» **Text excerpt**
Please add the line:

bb_error_msg("line %d: input_file_list:%p input_file_list[0]:%p", __LINE__, G.input_file_list, G.input_file_list[0]);

in various places in sed.c and find the exact place where it happens. Then we can figure out _how_ it happens.
Comment 9 my.somewhat.lengthy.loginname 2010-06-20 01:27:22 UTC
Here is the original add_input_file() function:

static void add_input_file(FILE *file)
{
	G.input_file_list = xrealloc_vector(G.input_file_list, 2, G.input_file_count);
	G.input_file_list[G.input_file_count++] = file;
}


and here is a functional replacement that I made, enriched with console messages:

static void add_input_file(FILE *file)
{
	bb_error_msg("file: %p", file);

	G.input_file_list = xrealloc_vector(G.input_file_list, 2, G.input_file_count);
	G.input_file_list[G.input_file_count] = file;

	bb_error_msg("G.input_file_list[G.input_file_count]: %p", G.input_file_list[G.input_file_count]);
	bb_error_msg("G.input_file_list[G.input_file_count]: %p", G.input_file_list[G.input_file_count]);

	G.input_file_count++;
}

The replacement function checks, *twice* in a row, whether the file pointer was correctly stored. The result is:

root [/tmp/busybox-1.16.2] ./busybox_unstripped echo 1234 | ./busybox_unstripped sed 's/23//'
sed: file: 0x81cc3c0
sed: G.input_file_list[G.input_file_count]: 0x81cc3c0
sed: G.input_file_list[G.input_file_count]: (nil)
Segmentation fault
root [/tmp/busybox-1.16.2]
Comment 10 Denys Vlasenko 2010-06-20 01:55:38 UTC
(In reply to comment #9)
and here is a functional replacement that I made, enriched with console
> messages:
> 
> static void add_input_file(FILE *file)
> {
>     bb_error_msg("file: %p", file);
> 
>     G.input_file_list = xrealloc_vector(G.input_file_list, 2,
> G.input_file_count);
>     G.input_file_list[G.input_file_count] = file;
> 
>     bb_error_msg("G.input_file_list[G.input_file_count]: %p",
> G.input_file_list[G.input_file_count]);
>     bb_error_msg("G.input_file_list[G.input_file_count]: %p",
> G.input_file_list[G.input_file_count]);
> 
>     G.input_file_count++;
> }
> 
> The replacement function checks, *twice* in a row, whether the file pointer was
> correctly stored. The result is:
> 
> root [/tmp/busybox-1.16.2] ./busybox_unstripped echo 1234 |
> ./busybox_unstripped sed 's/23//'
> sed: file: 0x81cc3c0
> sed: G.input_file_list[G.input_file_count]: 0x81cc3c0
> sed: G.input_file_list[G.input_file_count]: (nil)
> Segmentation fault

Looks like gcc bug. Let's see the assembly. Please run

objdymp -drsx editors/sed.o >sed.disasm

on a modified file (one with your debug printouts) and attach sed.disasm to this bug.

and attach sed.disasm
Comment 11 my.somewhat.lengthy.loginname 2010-06-20 02:14:54 UTC
Created attachment 2053 [details]
objdump output (comment 10)

» **Entries provided**
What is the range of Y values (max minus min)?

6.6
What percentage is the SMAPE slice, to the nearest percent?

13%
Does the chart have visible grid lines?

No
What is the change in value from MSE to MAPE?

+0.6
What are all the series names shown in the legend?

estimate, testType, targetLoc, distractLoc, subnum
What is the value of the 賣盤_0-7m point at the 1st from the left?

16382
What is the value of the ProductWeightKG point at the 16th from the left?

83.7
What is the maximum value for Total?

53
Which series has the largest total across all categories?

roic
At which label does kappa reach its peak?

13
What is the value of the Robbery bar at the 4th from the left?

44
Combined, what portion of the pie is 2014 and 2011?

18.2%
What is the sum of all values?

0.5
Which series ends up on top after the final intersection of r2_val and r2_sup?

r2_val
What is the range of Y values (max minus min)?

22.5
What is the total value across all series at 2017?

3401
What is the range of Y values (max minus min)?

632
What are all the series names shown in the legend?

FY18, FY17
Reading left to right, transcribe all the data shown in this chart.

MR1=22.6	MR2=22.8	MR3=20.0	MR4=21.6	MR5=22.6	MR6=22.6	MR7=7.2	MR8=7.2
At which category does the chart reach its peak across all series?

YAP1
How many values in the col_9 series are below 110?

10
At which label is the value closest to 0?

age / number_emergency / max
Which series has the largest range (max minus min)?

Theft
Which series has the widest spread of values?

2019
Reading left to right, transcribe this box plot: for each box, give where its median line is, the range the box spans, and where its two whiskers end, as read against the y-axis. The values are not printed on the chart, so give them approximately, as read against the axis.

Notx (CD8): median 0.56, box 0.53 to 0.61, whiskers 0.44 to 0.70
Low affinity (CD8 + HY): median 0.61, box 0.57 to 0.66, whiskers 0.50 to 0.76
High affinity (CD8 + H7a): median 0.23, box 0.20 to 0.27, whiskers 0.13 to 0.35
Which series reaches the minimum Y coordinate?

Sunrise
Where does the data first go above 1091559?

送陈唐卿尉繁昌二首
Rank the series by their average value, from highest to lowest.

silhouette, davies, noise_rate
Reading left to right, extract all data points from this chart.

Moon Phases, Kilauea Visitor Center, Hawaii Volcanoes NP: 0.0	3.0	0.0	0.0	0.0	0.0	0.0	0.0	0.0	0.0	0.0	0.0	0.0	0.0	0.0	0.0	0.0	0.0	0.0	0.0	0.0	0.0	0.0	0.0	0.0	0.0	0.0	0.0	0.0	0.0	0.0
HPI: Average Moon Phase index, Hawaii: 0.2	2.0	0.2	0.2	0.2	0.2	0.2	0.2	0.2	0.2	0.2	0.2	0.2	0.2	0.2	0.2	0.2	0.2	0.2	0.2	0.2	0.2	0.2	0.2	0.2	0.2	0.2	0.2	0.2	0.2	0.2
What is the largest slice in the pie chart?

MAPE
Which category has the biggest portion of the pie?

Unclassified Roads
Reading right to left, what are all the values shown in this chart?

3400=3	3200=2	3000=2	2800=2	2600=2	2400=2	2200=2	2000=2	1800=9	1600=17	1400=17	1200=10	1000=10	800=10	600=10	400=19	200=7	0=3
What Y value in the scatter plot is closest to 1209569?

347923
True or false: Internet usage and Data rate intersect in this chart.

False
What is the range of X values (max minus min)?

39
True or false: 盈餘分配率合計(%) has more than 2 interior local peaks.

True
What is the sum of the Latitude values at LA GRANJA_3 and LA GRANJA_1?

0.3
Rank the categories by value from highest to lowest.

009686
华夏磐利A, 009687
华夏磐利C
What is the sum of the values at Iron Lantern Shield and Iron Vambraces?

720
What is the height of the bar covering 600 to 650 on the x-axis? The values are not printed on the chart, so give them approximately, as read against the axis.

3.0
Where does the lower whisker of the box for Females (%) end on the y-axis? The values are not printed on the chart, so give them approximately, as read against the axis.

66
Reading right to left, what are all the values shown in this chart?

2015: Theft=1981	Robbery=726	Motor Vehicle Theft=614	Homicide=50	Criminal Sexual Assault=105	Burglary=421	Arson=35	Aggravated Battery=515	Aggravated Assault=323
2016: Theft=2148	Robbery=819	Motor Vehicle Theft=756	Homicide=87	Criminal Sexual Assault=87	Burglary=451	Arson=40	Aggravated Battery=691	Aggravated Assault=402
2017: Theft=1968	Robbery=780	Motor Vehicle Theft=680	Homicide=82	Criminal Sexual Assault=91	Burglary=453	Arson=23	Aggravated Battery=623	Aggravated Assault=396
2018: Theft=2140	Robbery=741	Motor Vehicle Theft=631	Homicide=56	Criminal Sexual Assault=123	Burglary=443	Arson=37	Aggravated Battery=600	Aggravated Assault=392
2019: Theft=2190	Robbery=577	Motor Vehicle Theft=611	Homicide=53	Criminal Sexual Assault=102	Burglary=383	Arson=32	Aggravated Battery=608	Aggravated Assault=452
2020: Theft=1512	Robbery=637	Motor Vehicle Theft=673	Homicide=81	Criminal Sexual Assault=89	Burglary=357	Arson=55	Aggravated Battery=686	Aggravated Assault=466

» **Tasks for this exercise**
(a) Answer these questions about the sed bug thread, one line each:
(i) What pointer value does the message "sed: file:" print in the console output?
(ii) What does the second check of G.input_file_list[G.input_file_count] print?
(iii) What number does the attachment created in Comment 11 have?
(b) From the sed bug thread, return the stretch from "on a modified" through "output (comment 10)" word for word.

» **Answers for each item**
(a)
(i) 0x81cc3c0
(ii) (nil)
(iii) 2053

(b)
on a modified file (one with your debug printouts) and attach sed.disasm to this bug.

and attach sed.disasm
Comment 11 my.somewhat.lengthy.loginname 2010-06-20 02:14:54 UTC
Created attachment 2053 [details]
objdump output (comment 10)